- TASK TO CARRY OUT
Write the next part of the passage below on classroom scheduling tools, continuing right after its last sentence; the material that follows it is not part of the passage.

- PASSAGE TO READ
Registrar-only classrooms and rules-based classrooms

Classrooms come in all sizes. In a perfect scheduling world, this would be the only room-related matter we'd have to worry about—how big is the room. And of course, in a mega-perfect scheduling-world, we would be able to copy-paste as many of those rooms as we needed. But as anyone who has ever put a schedule together knows, there is more to a room than how many students it can comfortably seat (and we've all stopped fantasizing about a real-world copy-paste feature). Fact is, rooms can be every bit as slippery as the people who teach in them. To help in this, today we are announcing two new room-management tools. Before describing these new toys, let me revisit two room controls that were previously available.

Room amenities

The first curve-ball rooms throw at you is their basic offerings. These days most university rooms are your garden-variety lecture-friendly layouts, and most come comparably equipped with the latest tech (e.g., projection, audio, and the like). But the term 'most' implies outliers, and accurately so. There always tend to be a few in the mix that offer something unique, something that makes it a better, or possibly lesser fit for a certain course or professor. A few examples include Courtrooms, Seminar-rooms, Distance-Learning labs, or perhaps it's a room that's not even on your physical campus. Anyone who has taught or helped organize people who teach know that these slight variations can matter more than a little.

To meet this need, we implemented a Room Amenities feature last year which allows you to note such unique elements in your rooms. Then when you are building a schedule, you can make a specific amenity-request for a class. The system will then place classes only in rooms that can meet the cited Amenities.


The next most common hurdle we see is the room is not always available. Maybe you share the space with another group. Or the room is reserved part of the day for special events. We have long-offered the ability to block a room from being used during portions of the day or week. This was probably the first special room treatment introduced and even though it is not put into play all that often when it is needed, it tends to be really needed. If your schedule requires such protections, send us a note, and we will see to them.

- MATERIAL PROVIDED

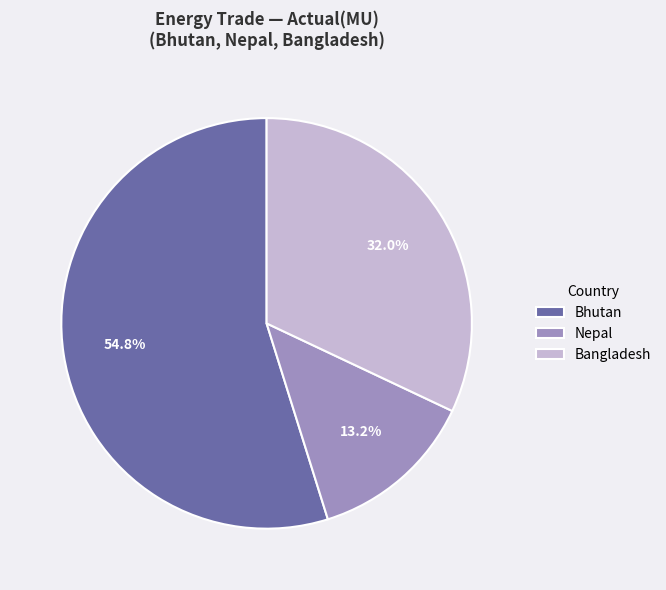

Combined, what portion of the pie is Nepal and Bangladesh?

45.2%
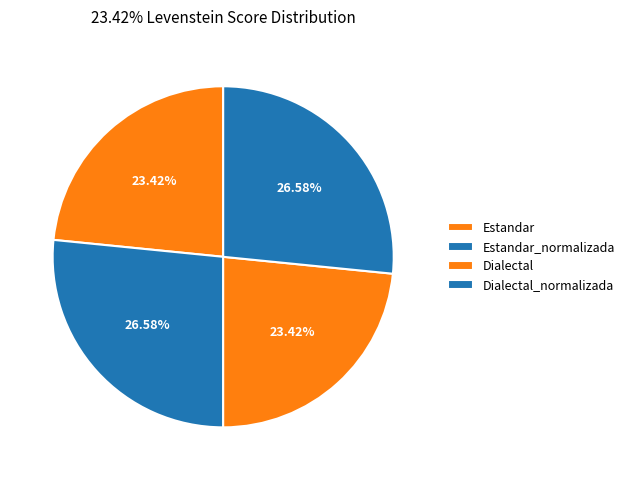

What is the ratio of the value at Estandar to the value at Dialectal_normalizada?

0.9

- ANSWER SECTION
So that's two issues covered, but as promised, there's more. Here are the two recent additions.


The next most common scenario is the room is "kinda" available to be used, but only in special situations or with prior approval. While the time blocking above strove to handle this, it just wasn't versatile enough to cleanly handle every situation. In response, we're introducing a NEW feature we call the REGISTRAR-ONLY setting. Here you can add a room to your list of options but then flag it as a Registrar-Only room. By doing this, you are telling the Scheduler that this room exists, but it may be used only if you, the schedule administrator, specifically request a class be placed there (through a Registrar Override). Without such a mandate the brain will consider the room off-limits, and it is as if the room doesn't exist. I predict our admins who have played the Active/Inactive shell game with the algorithm, will be giddy about this less hacky way of moving a room in and out of the scheduling rotation.

Rules-based use

What we have above are some rather obvious and admittedly blunt tools to deal with common room issues. This last feature though adds a level of elegance and sophistication to your room management. The short version is we can now write special rules that will govern a room's behavior. The next obvious question is 'what sort of rules?'. Here are a few examples:

  • Make it so only a specific CLASS, say Research and Writing, can use a room.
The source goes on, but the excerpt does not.